Pose estimation data:

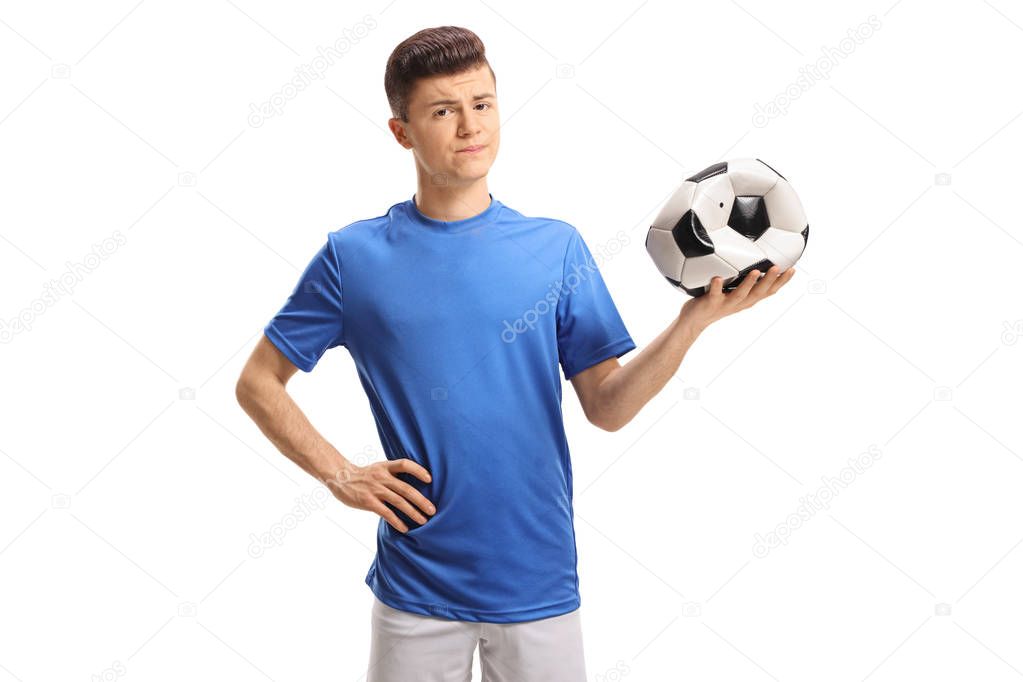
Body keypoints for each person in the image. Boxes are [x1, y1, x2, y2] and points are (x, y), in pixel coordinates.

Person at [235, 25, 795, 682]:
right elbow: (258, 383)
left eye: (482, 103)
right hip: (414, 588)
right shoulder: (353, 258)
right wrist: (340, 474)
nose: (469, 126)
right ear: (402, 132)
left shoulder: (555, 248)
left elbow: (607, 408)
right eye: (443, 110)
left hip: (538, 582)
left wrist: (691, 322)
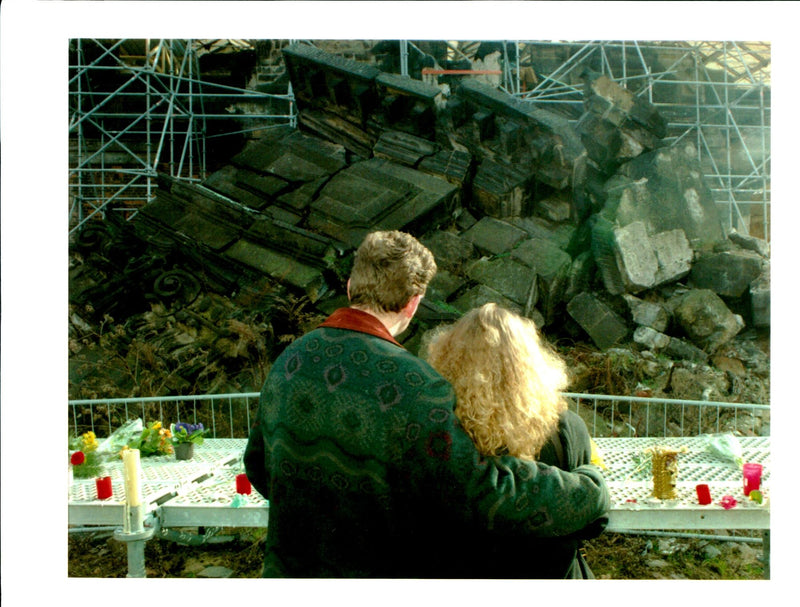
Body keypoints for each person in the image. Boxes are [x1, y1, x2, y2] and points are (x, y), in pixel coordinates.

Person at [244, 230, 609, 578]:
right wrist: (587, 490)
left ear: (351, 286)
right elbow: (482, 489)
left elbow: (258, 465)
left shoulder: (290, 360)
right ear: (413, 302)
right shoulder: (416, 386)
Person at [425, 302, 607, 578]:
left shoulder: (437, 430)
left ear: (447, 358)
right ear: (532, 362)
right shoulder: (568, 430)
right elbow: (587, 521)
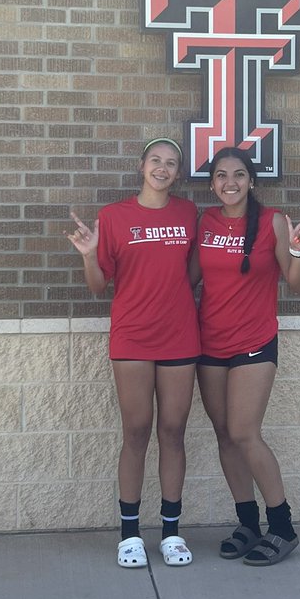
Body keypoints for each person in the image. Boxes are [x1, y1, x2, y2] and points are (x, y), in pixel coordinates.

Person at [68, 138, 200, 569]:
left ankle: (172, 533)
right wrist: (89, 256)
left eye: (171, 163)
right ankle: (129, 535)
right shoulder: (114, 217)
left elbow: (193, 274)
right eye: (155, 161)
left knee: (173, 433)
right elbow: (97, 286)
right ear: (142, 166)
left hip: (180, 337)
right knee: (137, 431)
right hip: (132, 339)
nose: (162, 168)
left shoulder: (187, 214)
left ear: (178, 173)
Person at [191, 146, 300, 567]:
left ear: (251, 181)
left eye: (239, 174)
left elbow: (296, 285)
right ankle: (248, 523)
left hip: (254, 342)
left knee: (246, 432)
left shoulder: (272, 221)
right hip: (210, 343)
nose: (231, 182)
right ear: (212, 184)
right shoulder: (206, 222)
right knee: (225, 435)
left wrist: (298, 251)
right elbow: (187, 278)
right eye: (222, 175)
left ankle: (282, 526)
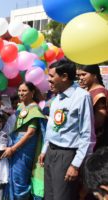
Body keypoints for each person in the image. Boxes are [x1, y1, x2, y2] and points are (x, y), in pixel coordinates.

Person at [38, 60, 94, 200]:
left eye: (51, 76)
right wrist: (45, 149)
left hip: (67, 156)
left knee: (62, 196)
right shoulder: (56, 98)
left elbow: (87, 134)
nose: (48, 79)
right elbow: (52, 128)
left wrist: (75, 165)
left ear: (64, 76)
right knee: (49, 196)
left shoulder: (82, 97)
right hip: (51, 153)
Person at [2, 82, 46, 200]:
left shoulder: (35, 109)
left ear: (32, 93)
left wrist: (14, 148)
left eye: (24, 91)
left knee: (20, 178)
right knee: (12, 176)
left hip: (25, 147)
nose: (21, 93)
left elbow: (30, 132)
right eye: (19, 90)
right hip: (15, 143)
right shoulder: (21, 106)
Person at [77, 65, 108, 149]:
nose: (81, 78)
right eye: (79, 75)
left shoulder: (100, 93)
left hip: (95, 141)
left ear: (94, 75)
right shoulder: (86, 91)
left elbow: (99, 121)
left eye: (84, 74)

EXERCISE REQUIREMENTS
Print, exactly as written, the lines above from the first one to the one containing "nose: (162, 168)". Leave out pictures.

ANSWER TO THE EXERCISE
Body keypoints for each person in the image. Boxes are [x1, y1, x2, y2] and points are (x, y), in pixel coordinates.

Person at [235, 25, 795, 682]:
right elbow: (258, 383)
left eye: (482, 103)
right hip: (414, 588)
right shoulder: (353, 258)
right wrist: (340, 474)
nose: (469, 126)
right ear: (402, 132)
left shoulder: (555, 248)
left elbow: (607, 408)
right eye: (443, 110)
left hip: (538, 582)
left wrist: (691, 322)
Body keypoints for each person in the image. Boxes are [x1, y1, x2, y2] and points are (x, y), in pixel coordinates.

Person at [244, 230, 609, 578]:
right wrist: (587, 490)
left ear: (351, 286)
right elbow: (482, 489)
left elbow: (258, 465)
left shoulder: (290, 360)
right ear: (413, 302)
right shoulder: (416, 386)
Person at [425, 302, 607, 578]:
left shoulder: (437, 430)
left ear: (447, 358)
right ear: (532, 362)
right shoulder: (568, 430)
right elbow: (587, 521)
Body keypoints for each person in the image. Boxes are [x1, y1, x2, y2] and points are (x, y), in pixel coordinates.

Person at [68, 138, 200, 569]:
left ankle: (172, 533)
right wrist: (89, 256)
left eye: (171, 163)
right ankle: (129, 535)
right shoulder: (114, 217)
left elbow: (193, 274)
right eye: (155, 161)
left knee: (173, 433)
right elbow: (97, 286)
right ear: (142, 166)
left hip: (180, 337)
right knee: (137, 431)
right hip: (132, 339)
nose: (162, 168)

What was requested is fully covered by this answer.